Household environmental impacts were assessed by looking at home heating and electricity use, water use, waste generation, and vehicle fuel consumption. During a one week monitoring period, each household tracked their consumption patterns, while the research team gathered physical information about each home and lot, and calculated previous year utility bills. Participants’ homes were also assessed through a federal government-sponsored home energy audit.
This information was then assembled into a personalized report for each household that detailed residents’ resource consumption patterns in comparison with other households in the study group. The report also provided a list of recommended measures that were prioritized to cost-effectively reduce each household’s environmental impact. Study group households were also invited to participate in a community forum to discuss the monitoring results and their general impressions of the study process.
One year after the initial monitoring period, participants provided information about any conservation measures they had implemented over the year, as well as updated vehicle mileage readings and utility bills.

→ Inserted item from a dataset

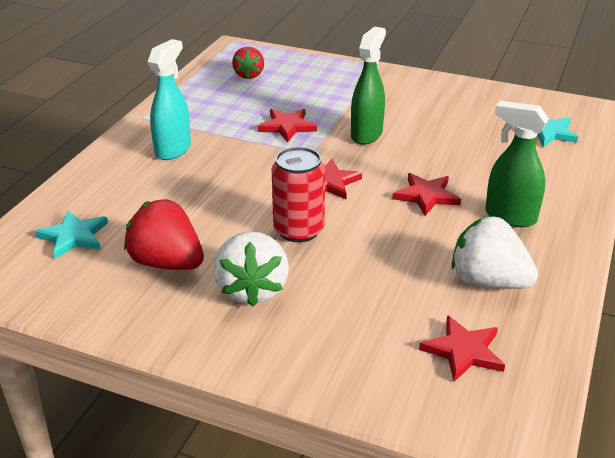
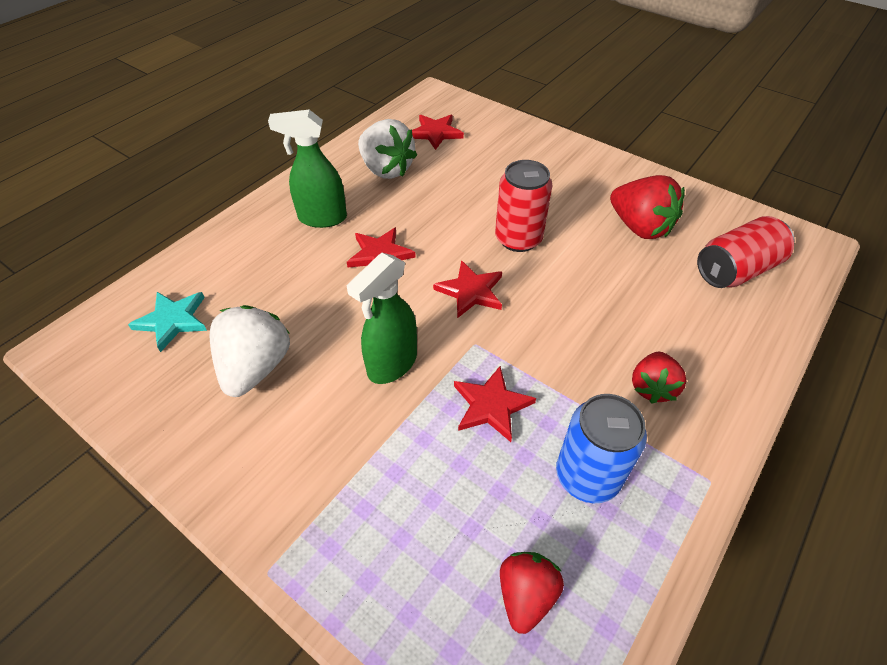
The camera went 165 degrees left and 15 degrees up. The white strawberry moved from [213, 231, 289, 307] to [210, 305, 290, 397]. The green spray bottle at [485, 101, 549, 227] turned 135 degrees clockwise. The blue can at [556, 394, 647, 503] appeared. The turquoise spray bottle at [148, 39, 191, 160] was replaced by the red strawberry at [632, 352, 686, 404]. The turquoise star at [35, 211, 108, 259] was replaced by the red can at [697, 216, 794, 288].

The study technique produced concrete reductions in household environmental impacts among the study group. Across the households, one-quarter of the recommended environmental measures were implemented over the year, resulting in an estimated average GHG reduction of about 12%, or 2 tonnes per household and 0.77 tonnes per occupant.
The community-based social marketing (CBSM) technique that was employed in this study proved useful in motivating participants towards significant reductions in resource use, as households maintained interest and participation throughout the study period. Participants commented that they became much more aware of their consumption and environmental impact by taking part in the study, and they evaluated this personalized technique as more useful than several existing government-sponsored projects.
Participant survey results indicated that top priorities in making decisions about home upgrades were improving comfort and lowering operating costs, while reducing environmental impact and improving air quality were ranked as lower priorities. The major obstacles to reducing environmental impact for these households were financial cost and a lack of time and knowledge to evaluate and implement environmental measures.